Forget About Free Will – Power Dynamics Mean You Can’t Love God

So how is it that we can even claim to be able to truly be choosing to love, serve, and genuinely worship the being who holds such power above us?

The ceiling of the Baptistery in Florence, Italy. Imagine seeing that shit, and then “voluntarily choosing” to serve and love God.

Once again, we revisit one the hallmarks of the modern Christian – Free Will.

In response to the problem of evil, which begs the question of the presence of evil in a world created by a just god, thousands of Christians will respond to say that their god had to make a shitty world to allow people choice, or that he made a good world, and humans chose to make it shitty.

God wants us to be fully capable of loving him, and to that end, he can’t make us robots, and he can’t make a “good world.” Doing so would strip us of the opportunity to choose, and with it, the opportunity to truly love.

Except that that’s not how we think about other authority figures.

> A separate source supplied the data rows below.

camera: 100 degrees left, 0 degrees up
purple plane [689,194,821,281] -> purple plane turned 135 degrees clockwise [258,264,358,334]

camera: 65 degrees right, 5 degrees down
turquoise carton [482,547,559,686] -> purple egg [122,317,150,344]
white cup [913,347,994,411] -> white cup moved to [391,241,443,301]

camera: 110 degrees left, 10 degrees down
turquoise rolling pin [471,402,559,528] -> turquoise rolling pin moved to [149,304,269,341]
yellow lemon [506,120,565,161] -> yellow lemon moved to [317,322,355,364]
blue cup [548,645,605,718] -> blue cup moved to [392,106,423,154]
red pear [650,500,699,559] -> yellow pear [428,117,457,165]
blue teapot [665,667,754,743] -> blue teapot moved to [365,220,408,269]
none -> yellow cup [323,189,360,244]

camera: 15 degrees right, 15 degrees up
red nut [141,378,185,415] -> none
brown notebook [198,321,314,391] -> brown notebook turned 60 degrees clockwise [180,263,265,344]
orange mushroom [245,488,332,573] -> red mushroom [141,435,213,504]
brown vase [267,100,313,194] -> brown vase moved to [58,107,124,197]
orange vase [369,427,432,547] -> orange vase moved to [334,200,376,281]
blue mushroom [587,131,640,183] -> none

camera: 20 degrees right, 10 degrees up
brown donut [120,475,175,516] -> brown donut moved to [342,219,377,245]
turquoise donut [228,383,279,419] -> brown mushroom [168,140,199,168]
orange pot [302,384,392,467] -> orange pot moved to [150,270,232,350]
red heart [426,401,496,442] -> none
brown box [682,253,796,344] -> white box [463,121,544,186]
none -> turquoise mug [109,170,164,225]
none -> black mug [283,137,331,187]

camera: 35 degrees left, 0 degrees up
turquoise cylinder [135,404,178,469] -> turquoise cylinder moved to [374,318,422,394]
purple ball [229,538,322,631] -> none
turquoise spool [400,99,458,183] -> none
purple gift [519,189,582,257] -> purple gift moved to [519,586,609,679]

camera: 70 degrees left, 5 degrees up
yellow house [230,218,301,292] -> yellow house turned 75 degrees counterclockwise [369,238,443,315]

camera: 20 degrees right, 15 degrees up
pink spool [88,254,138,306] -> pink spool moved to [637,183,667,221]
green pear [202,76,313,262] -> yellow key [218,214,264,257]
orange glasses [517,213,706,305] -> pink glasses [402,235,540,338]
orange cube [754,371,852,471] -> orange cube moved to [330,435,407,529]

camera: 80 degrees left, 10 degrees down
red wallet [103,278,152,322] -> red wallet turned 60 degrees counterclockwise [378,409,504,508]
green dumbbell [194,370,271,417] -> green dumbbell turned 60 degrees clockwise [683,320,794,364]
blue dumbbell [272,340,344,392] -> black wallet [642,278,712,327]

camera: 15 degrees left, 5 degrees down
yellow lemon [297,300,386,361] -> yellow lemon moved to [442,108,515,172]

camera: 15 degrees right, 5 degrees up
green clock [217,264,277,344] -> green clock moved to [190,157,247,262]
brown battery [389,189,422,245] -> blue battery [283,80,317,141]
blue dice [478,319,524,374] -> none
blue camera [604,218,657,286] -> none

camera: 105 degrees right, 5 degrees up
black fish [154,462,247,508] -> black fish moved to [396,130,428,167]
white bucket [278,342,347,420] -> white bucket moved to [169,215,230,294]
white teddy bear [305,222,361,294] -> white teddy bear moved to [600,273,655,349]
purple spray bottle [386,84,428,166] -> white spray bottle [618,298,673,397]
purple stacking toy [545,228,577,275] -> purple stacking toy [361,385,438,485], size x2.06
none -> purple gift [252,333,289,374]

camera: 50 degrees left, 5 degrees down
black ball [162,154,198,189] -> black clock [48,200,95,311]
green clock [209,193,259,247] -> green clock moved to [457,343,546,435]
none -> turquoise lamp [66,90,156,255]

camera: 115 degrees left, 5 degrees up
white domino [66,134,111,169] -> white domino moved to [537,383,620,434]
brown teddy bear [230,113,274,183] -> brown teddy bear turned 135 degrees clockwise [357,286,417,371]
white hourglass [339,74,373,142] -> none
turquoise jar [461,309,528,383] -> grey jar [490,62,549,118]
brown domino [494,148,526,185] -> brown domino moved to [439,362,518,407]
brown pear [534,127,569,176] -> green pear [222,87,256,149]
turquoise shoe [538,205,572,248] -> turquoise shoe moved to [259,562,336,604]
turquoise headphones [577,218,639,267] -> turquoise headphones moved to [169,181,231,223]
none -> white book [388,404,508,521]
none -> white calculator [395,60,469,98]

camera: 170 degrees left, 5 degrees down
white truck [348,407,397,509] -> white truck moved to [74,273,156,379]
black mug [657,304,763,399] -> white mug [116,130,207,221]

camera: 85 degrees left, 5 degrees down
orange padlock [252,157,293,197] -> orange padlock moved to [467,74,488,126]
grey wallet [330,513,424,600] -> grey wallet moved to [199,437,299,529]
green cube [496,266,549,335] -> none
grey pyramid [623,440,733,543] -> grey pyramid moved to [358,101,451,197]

In thinking about power, we generally understand that a subject’s ability to genuinely love, obey, or genuinely do anything is partly a function of the power dynamic between the two parties. Like,

  • A teacher and a student.
  • A master and a slave.
  • Or the difference between parents and children.
  • Or the connection between a prisoner and their guard.
  • Or the hierarchy between a boss and his subservient.
  • Or the power dynamic between a soldier and their commanding officer.

You get the point.

So how is it that we can even claim to be able to truly be choosing to love, serve, and genuinely worship this being who holds such power above us? The keys to life and death, the knowledge of our future, the knowledge of every single moment of our lives, and the power to bend physics, call down fire, split seas – these are some pretty extreme and terrifying powers, and they show a gigantic gap in power between us and God. It seems difficult to claim that a power dynamic that large results in a mutually respecting, egalitarian relationship in the way many Christians describe.

And that’s not all.

I work at Best Buy, and the establishment took great pains to make sure that I knew that I was supposed to do what my boss said as a part of my job, but that they had no right to ask me to do things outside of that purview, and explicitly not allowed to connect those things to a threat of punishment or promise of promotion. For instance, my boss can’t make me pick up his dry cleaning while suggesting I might get bumped up in the company, or ask me to sleep with him suggesting that I might get demoted if I don’t.

That sounds a lot like, “You’re not allowed to offer people eternal life if they love you and do what you say, and promise that Hell is simply a consequence of choosing not to do that.”

And for a god Christians say is all about love and compassion, that sounds much more like manipulation and coercion to me.